For both sex/genders, the fantasy space created by the game’s narrative becomes a “holding place,” a transitional space (Winnicott) to work through the threat of the opposite sex. One might hazard a generalized hypothesis here that these fantasies are heterosexually sexed/gendered: for boyz cross-identification is more for control, for gurlz cross-identification is more for empowerment. Such a claim, however, may be far too simple when both het-erosexual and homosexual positions are taken into account where the picture becomes much more complicated. Gay and lesbian youth who are almost always under homophobic threat in schools, or whose identity is conflicted when peer support is missing, would cross-identify for yet other fantasmatic desires. Suffice to say that the “impossibility” of sex/gender identification is given more possibility for exploration through the fantasy space that is being offered through these games.
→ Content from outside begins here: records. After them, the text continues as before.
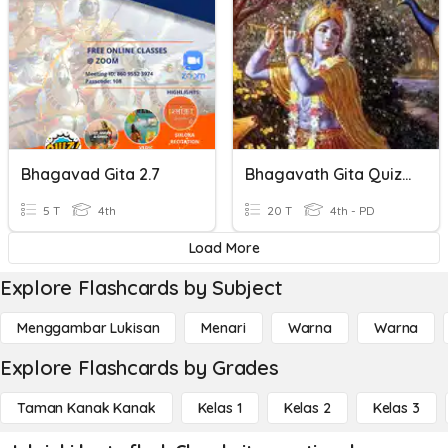
Bhagavad Gita 2.7
Bhagavath Gita Quiz - BG.1.9 - BG.1.12
5 T
4th
20 T
4th - PD
Load More
Explore Flashcards by Subject
Menggambar Lukisan
Menari
Warna
Warna
Explore Flashcards by Grades
Taman Kanak Kanak
Kelas 1
Kelas 2
Kelas 3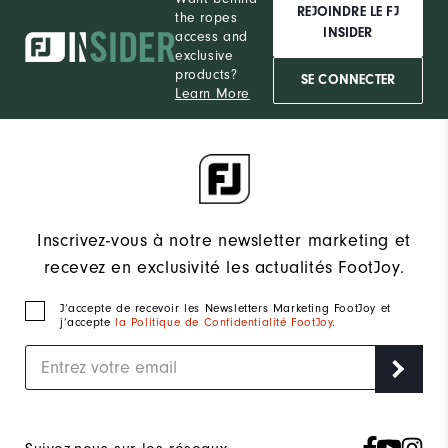
REJOINDRE LE FJ
the ropes
INSIDER
access and
exclusive
products?
SE CONNECTER
Learn More
Inscrivez-vous à notre newsletter marketing et
recevez en exclusivité les actualités FootJoy.
J‘accepte de recevoir les Newsletters Marketing FootJoy et
j’accepte
la Politique de Confidentialité FootJoy
.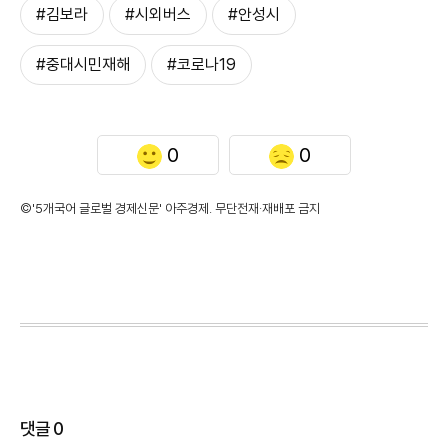
#김보라
#시외버스
#안성시
#중대시민재해
#코로나19
0
0
©'5개국어 글로벌 경제신문' 아주경제. 무단전재·재배포 금지
댓글
0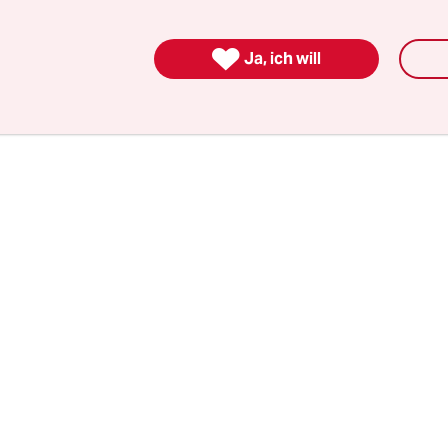
aft und Menschen geworfen werden, die sie betre
 dem Begleittext.

Ja, ich will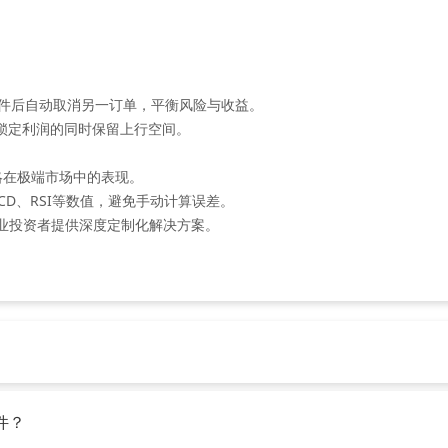
条件后自动取消另一订单，平衡风险与收益‌。
锁定利润的同时保留上行空间‌。
略在极端市场中的表现‌。
CD、RSI等数值，避免手动计算误差‌。
业投资者提供深度定制化解决方案‌。
件？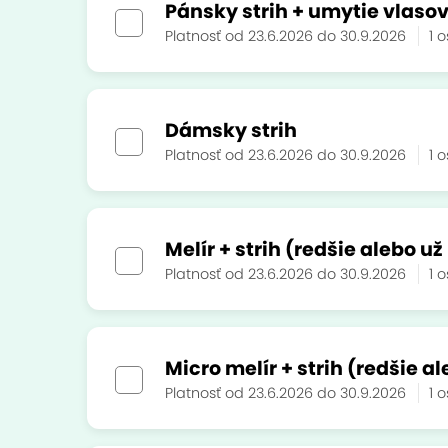
Pánsky strih + umytie vlaso
Platnosť od 23.6.2026 do 30.9.2026
1 
Dámsky strih
Platnosť od 23.6.2026 do 30.9.2026
1 
Melír + strih (redšie alebo u
Platnosť od 23.6.2026 do 30.9.2026
1 
Micro melír + strih (redšie a
Platnosť od 23.6.2026 do 30.9.2026
1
This, of course, is a positive development for the anxieties surrounding sex/gender that every culture has to provide for an explanation; however, the question remains whether the fantasies that are offered through video game narratives challenge the existing power rela-tionships, or as a cathartic sublimating release, are they merely maintaining the established hegemony? In our view such strategies offer another insight into the post-Oedipal landscape that is especially being opened up by the site/sight/cite of video game culture.